From your calculation, you have shown that there is no critical point in the interior of the half-disk, but the left endpoint of the semicircular boundary is one. The index of that point is
$$ D \ \ = \ \ f_{xx}·f_{yy} \ - \ (f_{xy})^2 \ \ = \ \ 2·(-2) \ - \ 0^2 \ = \ -4 \ \ < \ \ 0 \ \ , $$
which identifies $ \ (-1 \ , \ 0 ) \ $ as a saddle-point. This makes sense since the function is "concave upward" in the $ \ x-$ direction about $ \ x \ = \ -1 \ $ , due to the $ \ x^2 \ + \ 2x \ = \ (x + 1)^2 \ - \ 1 \ $ terms, but is "concave downward" in the $ \ y-$ direction because of the $ \ -y^2 \ $ term. As we will need it for comparisons later, we compute that $ f(-1,0) \ = \ (-1)^2 \ + \ 2(-1) \ - \ 0^2 \ = \ -1 \ \ . $
The lower boundary of the region is the $ \ x-$ axis over the interval $ \ [ \ -1 \ , \ 1 \ ] \ $ . Inserting $ \ y \ = \ 0 \ $ into the function expression gives $ \ f(x,0) \ = \ (x + 1)^2 \ - \ 1 \ \ . $ We have already found $ \ f(-1,0) \ $ to be the minimum on this line segment; the right endpoint has the value $ f(1,0) \ = \ (1+1)^2 \ - \ 1 \ = \ 3 \ \ . $
It remains to examine the upper semicircular boundary.
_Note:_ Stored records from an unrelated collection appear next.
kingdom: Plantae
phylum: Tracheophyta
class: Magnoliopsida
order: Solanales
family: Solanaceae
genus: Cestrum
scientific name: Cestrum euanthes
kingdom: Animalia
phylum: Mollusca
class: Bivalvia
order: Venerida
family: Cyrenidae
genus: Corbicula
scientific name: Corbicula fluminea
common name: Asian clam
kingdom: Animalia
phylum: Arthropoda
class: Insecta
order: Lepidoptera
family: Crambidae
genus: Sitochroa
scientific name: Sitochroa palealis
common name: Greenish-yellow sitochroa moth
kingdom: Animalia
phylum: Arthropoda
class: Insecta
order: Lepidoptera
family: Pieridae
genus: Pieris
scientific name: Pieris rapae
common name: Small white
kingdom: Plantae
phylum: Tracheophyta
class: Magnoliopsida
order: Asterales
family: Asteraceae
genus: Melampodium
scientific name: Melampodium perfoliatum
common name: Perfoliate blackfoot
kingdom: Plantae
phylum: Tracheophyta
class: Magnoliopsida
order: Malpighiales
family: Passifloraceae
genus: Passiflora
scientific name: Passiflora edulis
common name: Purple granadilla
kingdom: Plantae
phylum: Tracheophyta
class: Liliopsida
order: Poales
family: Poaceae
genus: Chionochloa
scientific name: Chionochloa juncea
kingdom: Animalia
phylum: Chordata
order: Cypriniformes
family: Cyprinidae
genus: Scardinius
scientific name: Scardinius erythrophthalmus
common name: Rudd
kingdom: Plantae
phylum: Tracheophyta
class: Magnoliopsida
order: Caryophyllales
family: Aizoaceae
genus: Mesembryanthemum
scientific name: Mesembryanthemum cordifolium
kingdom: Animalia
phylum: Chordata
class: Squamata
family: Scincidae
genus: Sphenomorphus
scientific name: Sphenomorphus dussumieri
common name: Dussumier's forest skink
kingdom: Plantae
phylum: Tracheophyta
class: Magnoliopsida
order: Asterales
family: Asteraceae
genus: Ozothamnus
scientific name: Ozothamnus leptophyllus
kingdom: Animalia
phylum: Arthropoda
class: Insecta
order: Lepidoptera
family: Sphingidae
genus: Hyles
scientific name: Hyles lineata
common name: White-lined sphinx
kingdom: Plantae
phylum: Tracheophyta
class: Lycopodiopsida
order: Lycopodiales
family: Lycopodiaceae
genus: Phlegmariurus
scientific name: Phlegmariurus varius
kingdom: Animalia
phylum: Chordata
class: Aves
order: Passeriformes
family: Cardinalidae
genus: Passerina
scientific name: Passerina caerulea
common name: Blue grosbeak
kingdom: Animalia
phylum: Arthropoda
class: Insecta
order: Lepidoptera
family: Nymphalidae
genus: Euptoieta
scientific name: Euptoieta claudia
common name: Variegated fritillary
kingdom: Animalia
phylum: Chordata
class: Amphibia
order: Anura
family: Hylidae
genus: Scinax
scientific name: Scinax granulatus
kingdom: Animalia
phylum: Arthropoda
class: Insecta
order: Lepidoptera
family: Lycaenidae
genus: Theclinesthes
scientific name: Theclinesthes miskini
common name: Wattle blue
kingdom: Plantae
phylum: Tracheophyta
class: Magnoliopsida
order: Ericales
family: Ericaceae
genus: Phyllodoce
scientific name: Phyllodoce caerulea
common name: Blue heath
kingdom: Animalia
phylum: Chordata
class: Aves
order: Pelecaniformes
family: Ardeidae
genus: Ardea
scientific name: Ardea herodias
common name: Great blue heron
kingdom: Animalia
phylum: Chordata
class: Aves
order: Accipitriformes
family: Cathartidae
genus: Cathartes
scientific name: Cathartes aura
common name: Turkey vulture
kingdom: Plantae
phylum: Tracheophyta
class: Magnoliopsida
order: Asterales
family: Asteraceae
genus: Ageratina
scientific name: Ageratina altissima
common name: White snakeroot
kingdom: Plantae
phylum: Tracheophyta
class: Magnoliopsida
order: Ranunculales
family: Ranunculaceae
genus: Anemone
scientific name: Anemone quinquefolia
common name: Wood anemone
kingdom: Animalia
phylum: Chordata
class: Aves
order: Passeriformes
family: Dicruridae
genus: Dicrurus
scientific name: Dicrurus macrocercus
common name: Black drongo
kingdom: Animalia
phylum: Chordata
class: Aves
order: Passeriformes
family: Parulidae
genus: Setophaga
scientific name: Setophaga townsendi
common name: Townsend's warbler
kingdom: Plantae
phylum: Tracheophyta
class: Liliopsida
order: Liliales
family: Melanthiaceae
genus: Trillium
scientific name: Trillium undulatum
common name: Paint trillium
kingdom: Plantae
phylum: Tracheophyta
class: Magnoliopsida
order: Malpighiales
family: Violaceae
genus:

There are a number of ways we might set this up, but to avoid having to work with a square-root or trigonometric identities, we will use the circle equation to write $ \ y^2 \ = \ 1 \ - \ x^2 \ $ and express our function on this section of the boundary as
$$ \ \phi(x) \ = \ (x + 1)^2 \ - \ 1 \ - \ (1 - x^2) \ \ = \ \ (x + 1)^2 \ + \ x^2 \ - \ 2 \ \ . $$
[This gives us the correct values for the function at the endpoints of the region:
$$ \phi(-1) \ \ = \ \ ([-1] + 1)^2 \ + \ (-1)^2 \ - \ 2 \ \ = \ -1 \ \ \ , \ \ \ \phi(1) \ \ = \ \ (1 + 1)^2 \ + \ 1^2 \ - \ 2 \ \ = \ \ 3 \ \ . \ ] $$
We find $ \ \phi'(x) \ = \ 2·(x + 1) \ + \ 2x \ \ = \ \ 0 \ \ \ \Rightarrow \ \ \ 4x \ \ = \ -2 \ \ \ \Rightarrow \ \ \ x \ = \ -\frac{1}{2} \ \ , $ for which $ \phi \left( -\frac{1}{2} \right) \ \ = \ \ \left( \ \left[-\frac{1}{2} \right] + 1 \ \right)^2 \ + \ \left(-\frac{1}{2} \right)^2 \ - \ 2 \ \ = \ \ \frac{1}{4} \ + \ \frac{1}{4} \ - \ 2 \ \ = \ -\frac{3}{2} \ \ . $
Hence, we observe that the absolute maximum of the function on this closed half-disc is $ f(1,0) \ = \ 3 \ $ and the absolute minimum is $ f \left( -\frac{1}{2} \ , \ \frac{\sqrt{3}}{2} \right) \ = \ -\frac{3}{2} \ \ . $ The saddle point at $ \ (-1 \ , \ 0 ) \ $ has no special role in this region.